Regarding inverse problems, a special type of algorithms called Full-Physics Inverse Learning Machines (FPILM) (Efremenko et al., 2017; Xu et al., 2018) have been developed, specifically designed for the retrieval of atmospheric properties from remote sensing measurements. Unlike conventional inversion approaches, the FPILM, for instance, formulates the ozone profile shape retrieval as a classification problem, resulting in a reliable accuracy and significant speed-up. Its implementation consists of a training phase, wherein an inverse function is obtained from synthetic measurements generated using a RTM, and an operational phase in which the inverse function is applied to real measurements. In particular, the radiative transfer calculations are carried out once and offline. Another advantage of FPILM is its “simplicity”: the retrieval of the atmospheric properties of interest can be done very easily after the inverse function (with its coefficients) is determined from the training phase. Accordingly, the computational time of FPILM is several orders of magnitude faster than that of conventional approaches based on Tikhonov regularization with online RTM simulations, without degrading the retrieval quality. The FPILM algorithms are used for the operational processing of GOME-2 and now S5P/TROPOMI data.
As compared to the traditional retrieval techniques, our approaches exploit new computational paradigms and upgrade retrieval algorithms to a level, when they can be applied for analyzing Big Data. From different perspectives of understanding Big Data, there is always a risk to rely just on AI and to lose ability to interpret the results from the physical point of view.
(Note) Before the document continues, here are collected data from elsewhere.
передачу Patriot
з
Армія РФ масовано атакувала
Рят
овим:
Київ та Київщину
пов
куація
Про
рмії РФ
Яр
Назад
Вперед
In our case, despite the fact that we are confronted with a sort of disruptive development based on AI, the physical component expressing our understanding of physical processes in the atmosphere is still preserved.
References
del Águila A., Efremenko D.S., Molina García V., Xu J. (2019): Analysis of Two Dimensionality Reduction Techniques for Fast Simulation of the Spectral Radiances in the Hartley-Huggins Band. Atmosphere, 10, 142.
Efremenko D.S., Loyola R. D.G., Hedelt P., Spurr R.J.D. (2017): Volcanic SO2 plume height retrieval from UV sensors using a full-physics inverse learning machine algorithm, International Journal of Remote Sensing, 38:sup1, 1.
Loyola D., Pedergnana M., Gimeno García S. (2016): Smart sampling and incremental function learning for very large high dimensional data, Neural Networks, 78, 75.
Loyola D.G., Gimeno García S., Lutz R., Argyrouli A., Romahn F., Spurr R.J.D., Pedergnana M., Doicu A., Molina García V., Schüssler O. (2018): The operational cloud retrieval algorithms from TROPOMI on board Sentinel-5 Precursor, Atmospheric Measurement Techniques, 11, 1, 409.
Xu J., Heue K.-P., Coldewey-Egbers M., Romahn F., Doicu A., Loyola D. (2018): Full-Physics Inverse Learning Machine for satellite remote sensing of ozone profile shapes and tropospheric columns. ISPRS. ISPRS Technical Commission III Symposium 2018, 7.-10. Mai 2018, Beijing, China.